» Source data

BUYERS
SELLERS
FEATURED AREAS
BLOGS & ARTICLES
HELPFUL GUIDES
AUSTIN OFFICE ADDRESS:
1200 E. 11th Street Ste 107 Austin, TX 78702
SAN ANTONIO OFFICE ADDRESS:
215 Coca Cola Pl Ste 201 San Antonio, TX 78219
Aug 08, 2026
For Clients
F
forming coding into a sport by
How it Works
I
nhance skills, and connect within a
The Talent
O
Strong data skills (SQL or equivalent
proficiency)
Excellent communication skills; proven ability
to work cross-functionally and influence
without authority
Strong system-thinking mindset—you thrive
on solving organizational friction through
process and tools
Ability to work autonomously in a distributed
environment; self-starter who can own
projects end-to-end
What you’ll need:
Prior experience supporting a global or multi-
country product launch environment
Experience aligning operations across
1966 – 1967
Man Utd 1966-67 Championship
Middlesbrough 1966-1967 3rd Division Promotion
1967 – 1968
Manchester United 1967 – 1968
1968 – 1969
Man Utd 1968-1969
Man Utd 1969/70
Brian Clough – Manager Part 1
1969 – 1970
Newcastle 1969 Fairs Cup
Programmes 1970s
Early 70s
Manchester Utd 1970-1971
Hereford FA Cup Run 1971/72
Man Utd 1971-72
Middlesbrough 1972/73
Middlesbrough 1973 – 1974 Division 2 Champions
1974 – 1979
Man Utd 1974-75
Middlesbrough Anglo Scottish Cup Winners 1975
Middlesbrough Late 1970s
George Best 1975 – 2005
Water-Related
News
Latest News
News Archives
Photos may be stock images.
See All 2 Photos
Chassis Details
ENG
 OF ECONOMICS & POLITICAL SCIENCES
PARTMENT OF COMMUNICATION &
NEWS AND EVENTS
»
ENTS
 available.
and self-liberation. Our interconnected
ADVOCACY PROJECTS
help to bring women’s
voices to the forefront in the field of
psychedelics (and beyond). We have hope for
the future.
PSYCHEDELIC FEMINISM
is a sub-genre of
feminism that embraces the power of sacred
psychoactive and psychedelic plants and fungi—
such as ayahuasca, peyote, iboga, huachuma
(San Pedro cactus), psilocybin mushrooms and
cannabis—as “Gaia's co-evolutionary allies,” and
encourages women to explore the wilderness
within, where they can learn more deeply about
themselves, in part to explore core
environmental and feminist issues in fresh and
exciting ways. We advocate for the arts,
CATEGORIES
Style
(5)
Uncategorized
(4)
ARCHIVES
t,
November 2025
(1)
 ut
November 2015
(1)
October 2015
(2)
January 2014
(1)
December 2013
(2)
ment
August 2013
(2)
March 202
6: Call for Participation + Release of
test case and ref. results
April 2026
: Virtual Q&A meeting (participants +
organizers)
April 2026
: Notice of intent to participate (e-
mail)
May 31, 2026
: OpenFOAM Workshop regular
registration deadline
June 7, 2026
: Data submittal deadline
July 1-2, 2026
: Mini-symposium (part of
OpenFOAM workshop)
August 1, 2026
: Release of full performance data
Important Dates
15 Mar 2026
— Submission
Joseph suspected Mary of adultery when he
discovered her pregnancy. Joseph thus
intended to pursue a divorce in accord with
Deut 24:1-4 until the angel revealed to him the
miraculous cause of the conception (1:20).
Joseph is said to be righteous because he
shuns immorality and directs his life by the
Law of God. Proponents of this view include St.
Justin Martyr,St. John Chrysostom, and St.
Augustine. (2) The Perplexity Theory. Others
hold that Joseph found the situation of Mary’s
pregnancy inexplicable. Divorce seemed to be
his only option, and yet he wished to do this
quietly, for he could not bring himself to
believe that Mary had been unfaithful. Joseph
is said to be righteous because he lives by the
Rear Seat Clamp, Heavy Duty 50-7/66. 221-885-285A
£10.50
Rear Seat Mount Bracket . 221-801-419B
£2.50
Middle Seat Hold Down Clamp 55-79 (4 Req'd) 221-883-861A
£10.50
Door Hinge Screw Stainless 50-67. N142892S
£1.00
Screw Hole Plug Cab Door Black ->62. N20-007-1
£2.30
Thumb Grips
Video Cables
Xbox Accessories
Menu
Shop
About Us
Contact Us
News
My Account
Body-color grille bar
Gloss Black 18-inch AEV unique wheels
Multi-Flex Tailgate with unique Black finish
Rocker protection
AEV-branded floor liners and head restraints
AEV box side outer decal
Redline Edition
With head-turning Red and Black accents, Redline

» Problem requirements
All of the lines above that carry the string "head" need to be found and copied.

» Answer to this problem
AEV-branded floor liners and head restraints
With head-turning Red and Black accents, Redline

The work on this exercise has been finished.